*** Input for this task Section Begins ***

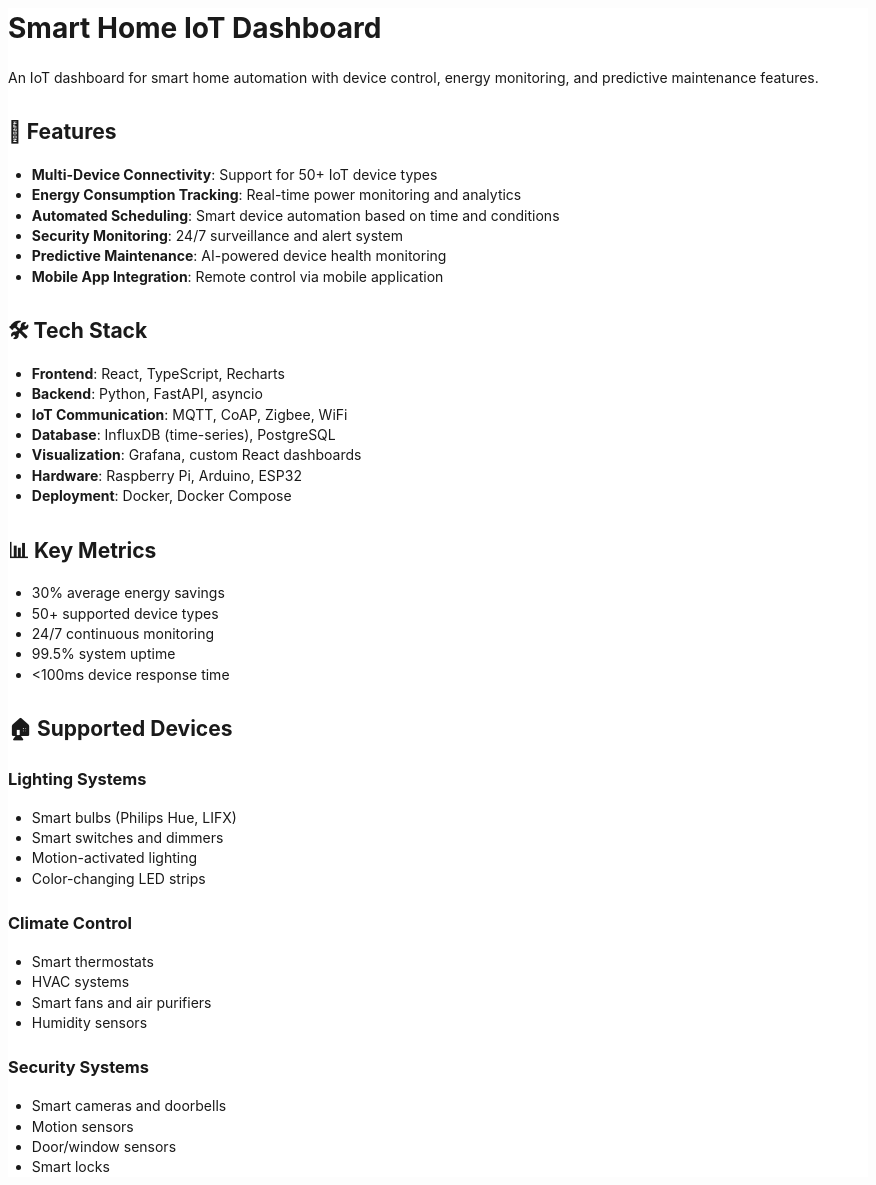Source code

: # Smart Home IoT Dashboard

An IoT dashboard for smart home automation with device control, energy monitoring, and predictive maintenance features.

## 🚀 Features

- **Multi-Device Connectivity**: Support for 50+ IoT device types
- **Energy Consumption Tracking**: Real-time power monitoring and analytics
- **Automated Scheduling**: Smart device automation based on time and conditions
- **Security Monitoring**: 24/7 surveillance and alert system
- **Predictive Maintenance**: AI-powered device health monitoring
- **Mobile App Integration**: Remote control via mobile application

## 🛠️ Tech Stack

- **Frontend**: React, TypeScript, Recharts
- **Backend**: Python, FastAPI, asyncio
- **IoT Communication**: MQTT, CoAP, Zigbee, WiFi
- **Database**: InfluxDB (time-series), PostgreSQL
- **Visualization**: Grafana, custom React dashboards
- **Hardware**: Raspberry Pi, Arduino, ESP32
- **Deployment**: Docker, Docker Compose

## 📊 Key Metrics

- 30% average energy savings
- 50+ supported device types
- 24/7 continuous monitoring
- 99.5% system uptime
- <100ms device response time

## 🏠 Supported Devices

### Lighting Systems
- Smart bulbs (Philips Hue, LIFX)
- Smart switches and dimmers
- Motion-activated lighting
- Color-changing LED strips

### Climate Control
- Smart thermostats
- HVAC systems
- Smart fans and air purifiers
- Humidity sensors

### Security Systems
- Smart cameras and doorbells
- Motion sensors
- Door/window sensors
- Smart locks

*** Input for this task Section Ends ***

### Job item
Rewrite all the rows above, switching every "IoT" to "Internet of Things" and changing nothing else. Omit the pictures from your answer.

### Response area
Source code

: # Smart Home Internet of Things Dashboard

An Internet of Things dashboard for smart home automation with device control, energy monitoring, and predictive maintenance features.

## 🚀 Features

- **Multi-Device Connectivity**: Support for 50+ Internet of Things device types
- **Energy Consumption Tracking**: Real-time power monitoring and analytics
- **Automated Scheduling**: Smart device automation based on time and conditions
- **Security Monitoring**: 24/7 surveillance and alert system
- **Predictive Maintenance**: AI-powered device health monitoring
- **Mobile App Integration**: Remote control via mobile application

## 🛠️ Tech Stack

- **Frontend**: React, TypeScript, Recharts
- **Backend**: Python, FastAPI, asyncio
- **Internet of Things Communication**: MQTT, CoAP, Zigbee, WiFi
- **Database**: InfluxDB (time-series), PostgreSQL
- **Visualization**: Grafana, custom React dashboards
- **Hardware**: Raspberry Pi, Arduino, ESP32
- **Deployment**: Docker, Docker Compose

## 📊 Key Metrics

- 30% average energy savings
- 50+ supported device types
- 24/7 continuous monitoring
- 99.5% system uptime
- <100ms device response time

## 🏠 Supported Devices

### Lighting Systems
- Smart bulbs (Philips Hue, LIFX)
- Smart switches and dimmers
- Motion-activated lighting
- Color-changing LED strips

### Climate Control
- Smart thermostats
- HVAC systems
- Smart fans and air purifiers
- Humidity sensors

### Security Systems
- Smart cameras and doorbells
- Motion sensors
- Door/window sensors
- Smart locks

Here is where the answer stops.